Menteri BUMN Erick Thohir.

Jakarta, aktual.com – Bukan isu baru kalau BUMN sejak masa orde baru dibuat sebagai sapi perahan. Penunjukan direkturnya kental dengan aroma politik, bahkan mereka wajib setor ke partai politik. Belum lagi komisaris-komisarisnya dipilih untuk menjaga aset partai-partai politik itu.

BUMN meski susunya terus diperah, tapi badannya terus digemukkan. Dibuatlah anak-anak perusahaan BUMN untuk mencuci uang supaya tidak terdeteksi korupsi. Dan semakin lama, BUMN semakin gemuk, tetapi di dalamnya kering kerontang. Mereka sudah tidak mampu lagi bersaing di dunia internasional karena sibuk dengan setoran.

Tahun 2017, Presiden Jokowi menemukan ada 118 BUMN di Indonesia. Dan yang bikin geleng-geleng kepala, anak perusahaan mereka saja ada sekitar 800 perusahaan, mulai anak, cucu, dan cicit perusahaan.
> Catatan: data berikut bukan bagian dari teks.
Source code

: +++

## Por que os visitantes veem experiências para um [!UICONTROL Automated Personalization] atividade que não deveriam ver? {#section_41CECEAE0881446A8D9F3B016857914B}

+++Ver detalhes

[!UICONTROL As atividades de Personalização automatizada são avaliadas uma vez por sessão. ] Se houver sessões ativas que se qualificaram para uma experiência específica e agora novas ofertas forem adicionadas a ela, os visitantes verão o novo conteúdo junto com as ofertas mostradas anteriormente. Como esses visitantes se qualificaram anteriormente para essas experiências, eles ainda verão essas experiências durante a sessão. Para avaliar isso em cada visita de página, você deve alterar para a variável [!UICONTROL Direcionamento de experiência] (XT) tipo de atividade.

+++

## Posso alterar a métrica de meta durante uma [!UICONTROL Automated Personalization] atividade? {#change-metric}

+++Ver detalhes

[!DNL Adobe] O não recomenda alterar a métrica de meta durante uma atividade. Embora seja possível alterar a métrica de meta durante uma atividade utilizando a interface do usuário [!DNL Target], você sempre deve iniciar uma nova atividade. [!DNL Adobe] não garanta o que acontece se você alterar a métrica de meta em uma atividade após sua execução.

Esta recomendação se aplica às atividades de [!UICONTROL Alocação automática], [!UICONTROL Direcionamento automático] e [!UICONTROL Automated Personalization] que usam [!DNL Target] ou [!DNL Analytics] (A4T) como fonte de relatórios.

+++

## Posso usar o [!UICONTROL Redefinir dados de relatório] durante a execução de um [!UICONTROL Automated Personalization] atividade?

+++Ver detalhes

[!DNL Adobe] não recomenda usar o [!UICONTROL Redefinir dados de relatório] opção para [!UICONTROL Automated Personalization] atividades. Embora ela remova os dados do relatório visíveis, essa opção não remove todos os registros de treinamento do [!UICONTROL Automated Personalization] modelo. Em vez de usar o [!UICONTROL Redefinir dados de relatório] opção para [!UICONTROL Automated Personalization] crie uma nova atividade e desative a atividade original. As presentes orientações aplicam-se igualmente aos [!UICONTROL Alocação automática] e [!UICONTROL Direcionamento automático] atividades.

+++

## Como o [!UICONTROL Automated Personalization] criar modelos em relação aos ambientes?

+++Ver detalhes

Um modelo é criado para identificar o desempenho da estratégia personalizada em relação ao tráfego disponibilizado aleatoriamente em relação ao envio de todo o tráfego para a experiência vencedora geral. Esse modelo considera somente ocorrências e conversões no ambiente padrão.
Dan anak-anak perusahaan ini malah banyak yang bergerak di bidang yang mereka tidak kuasai.

Ada perusahaan minyak, malah bisnis hotel. Ada perusahaan gas yang bisnis laundry. Dan bisnis-bisnis anak perusahaan ini harus dibangun, karena di induknya sendiri sudah susah disedot susunya karena kurus kering. Selain itu, anak-anak BUMN itu dipakai sebagai tempat parkir orang-orang politik dan yang dianggap berjasa di dunia politik.

Jokowi sebenarnya sempat berharap pada Rini Soemarno dulu, untuk memulai menjadikan BUMN sebagai badan usaha yang ringkas, efisien dan efektif. Bukan hanya bodinya yang diperbesar, tetapi prestasinya yang harus besar.

Malu dong sama negara tetangga seperti Malaysia dan Singapura yang sudah mendunia. Indonesia kok cuma berani main di kandang. Padahal dari segi luas negara dan jumlah penduduk, kita ini segala-galanya di atas mereka, tetapi di skala prestasi dan valuasi kita ini kayak taman kanak-kanak dibandingkan mereka.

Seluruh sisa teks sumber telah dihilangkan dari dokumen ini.